Na verdade, a gente sente saudades mesmo é de gente, de pessoas. Por isto hoje eu sinto que minhas saudades aguçadas se prendem ao que se perderam na lógica dos encontros um dia realizados; ou na pouca lógica dos desencontros por nós nunca desejados, mas acontecidos sob a batuta das acontecências. Talvez por isto eu conduza meu sentimento saudosista no viés de quem partiu – pela própria essência, pois um ADEUS geralmente deixa travo na alma de quem se vai ou no íntimo de quem fica e se esvai.

De muitos e muitas que se foram de mim, eu me fui delas. Não sei de mim o que nelas ficou de substância, pois o sentimento só me compete saber de mim. Sei, neste tear de “ontens e de hojes”, que a conjugação do tempo não se repete no futuro nem no passado. Talvez só me reste nesta colcha de retalhos que a minha saudade recupera, pequenos gestos, pequenos aconteceres que o tempo coloca no nosso HD e que, quando pensamos que estão deletados, eis que nos surpreendem.

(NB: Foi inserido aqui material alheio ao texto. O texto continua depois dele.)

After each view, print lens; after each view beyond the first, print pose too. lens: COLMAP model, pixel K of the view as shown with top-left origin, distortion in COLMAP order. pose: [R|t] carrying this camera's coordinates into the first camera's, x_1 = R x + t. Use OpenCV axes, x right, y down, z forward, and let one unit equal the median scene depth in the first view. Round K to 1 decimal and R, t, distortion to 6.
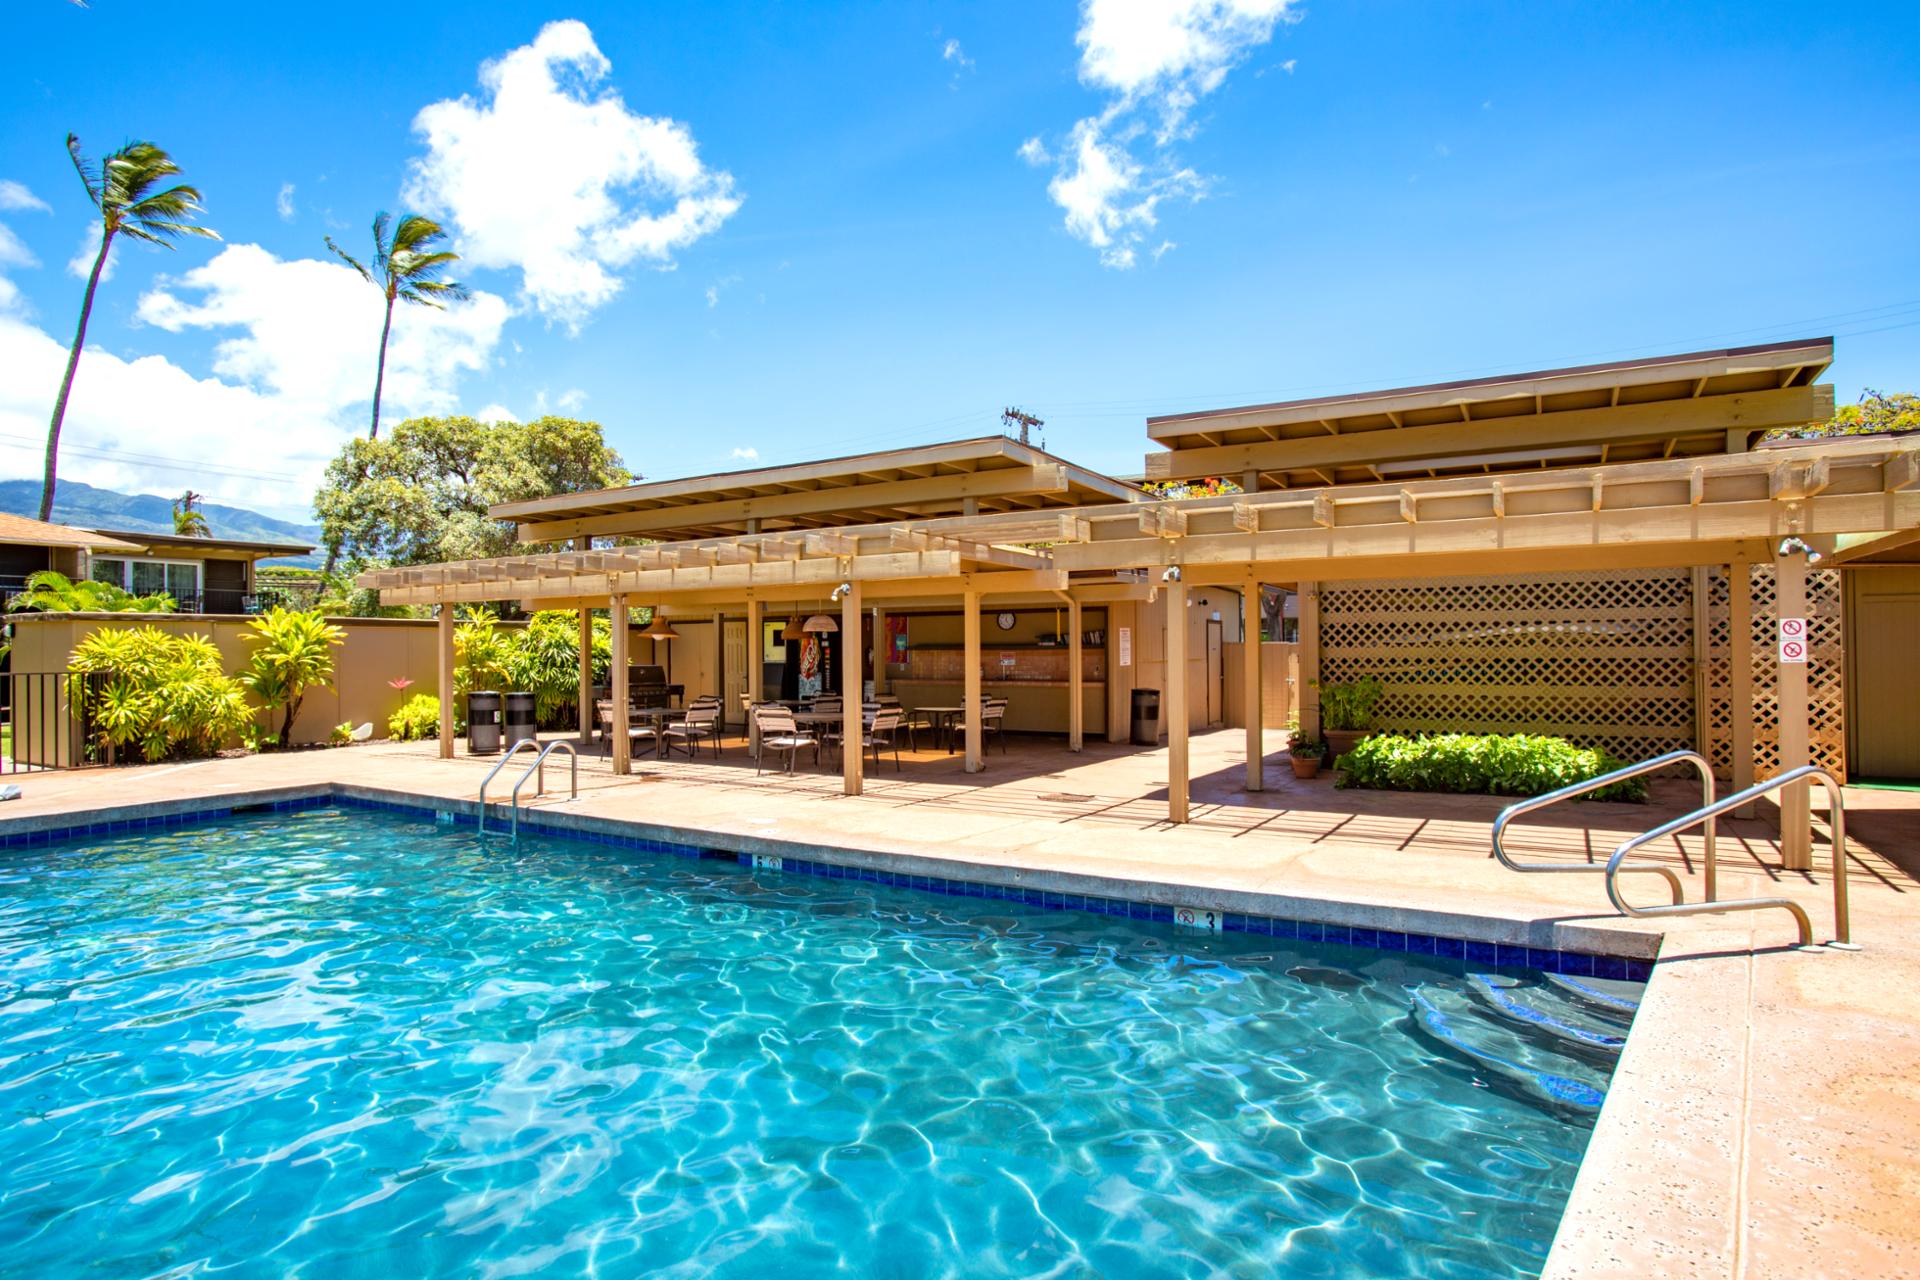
lens RADIAL K [[894.8, 0, 937.1], [0, 894.8, 647.5], [0, 0, 1]] dist [-0.084733, 0.035267]
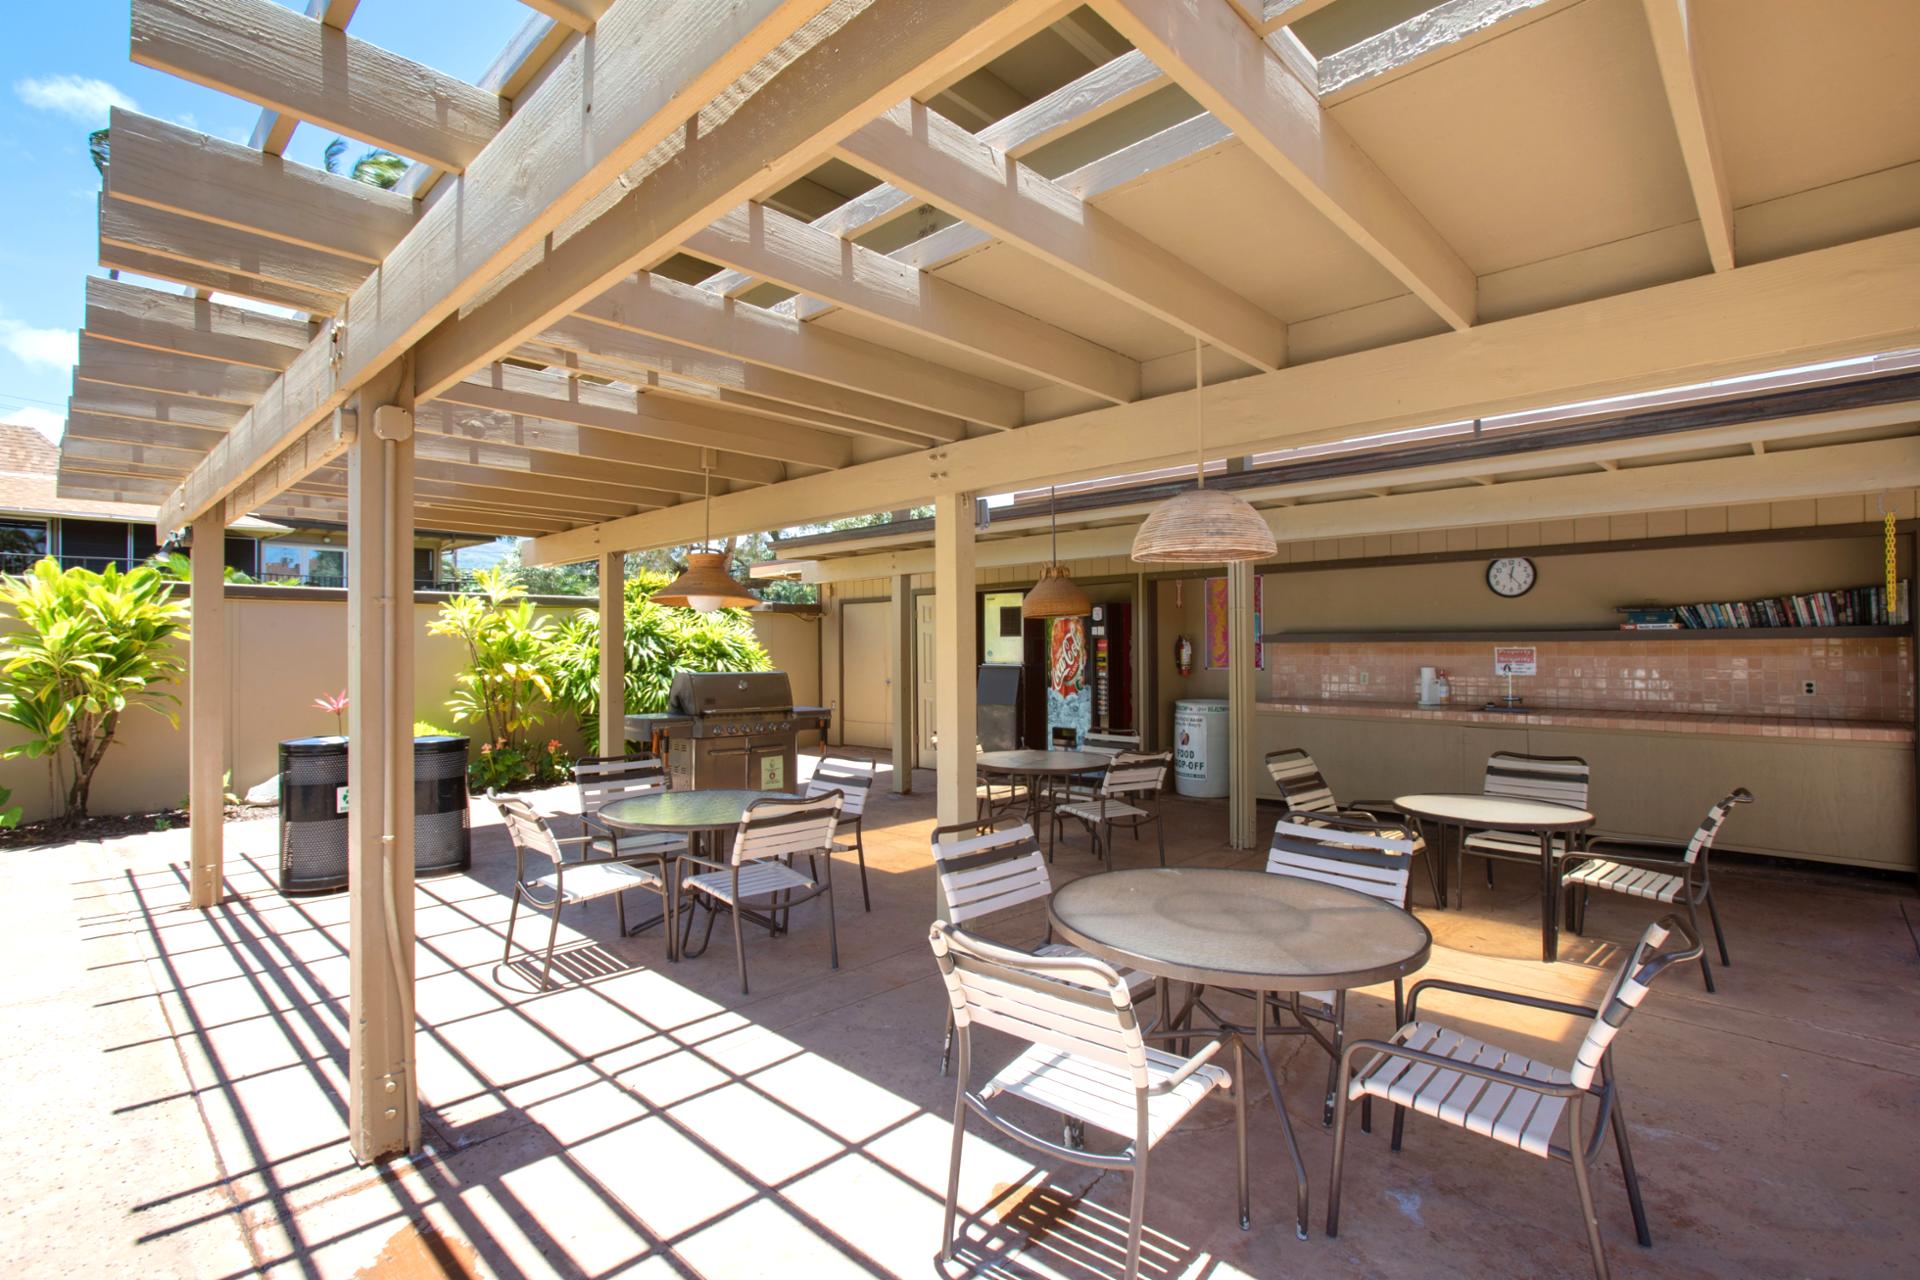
lens RADIAL K [[894.8, 0, 937.1], [0, 894.8, 647.5], [0, 0, 1]] dist [-0.084733, 0.035267]
pose [[0.962414, -0.000316, -0.271588, -0.074869], [0.001087, 0.999996, 0.002689, 0.004338], [0.271586, -0.002883, 0.962410, 0.476011]]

Um saco de pipoca, uma tarde vendo TV, um passeio no parque, uma comidinha posta na boca, um perfume, uma música, um entardecer, uma carta relida, um livro cheio de rabiscos, uma peça de roupa surrada, um vidro de perfume vazio, uma caxeta de chicletes vazia, um nem sei que de coisa que mexem com a gente na hora que a saudade de alguém nos invade.

Hoje eu acordei com saudades. De alguém que um dia comigo dividimos o tempo, mas que hoje, sem rosto definido, sem fotos na lembrança objetiva, sem sentimento de fossa, nos arrebatam a memória e nos fragiliza. Frágeis, pela pouca disposição do idioma em traduzir sentimentos, preferimos nos dizer saudosos. Talvez pela certeza de que o tempo passou, sem ser passado... De que um diz seremos futuro, sem deixarmos de ser presentes nesses gestos de cotidiano fresco que a memória nunca ignora.

Hoje tomei café com pão. Lembrei das mesas fartas dos hotéis de luxo com tanta alternativa de degustação. Nem senti falta. Nada substitui, de manhã, um café com pão, de preferência molhando o pão no caneco do café. Saudade é um pouco disto e fim.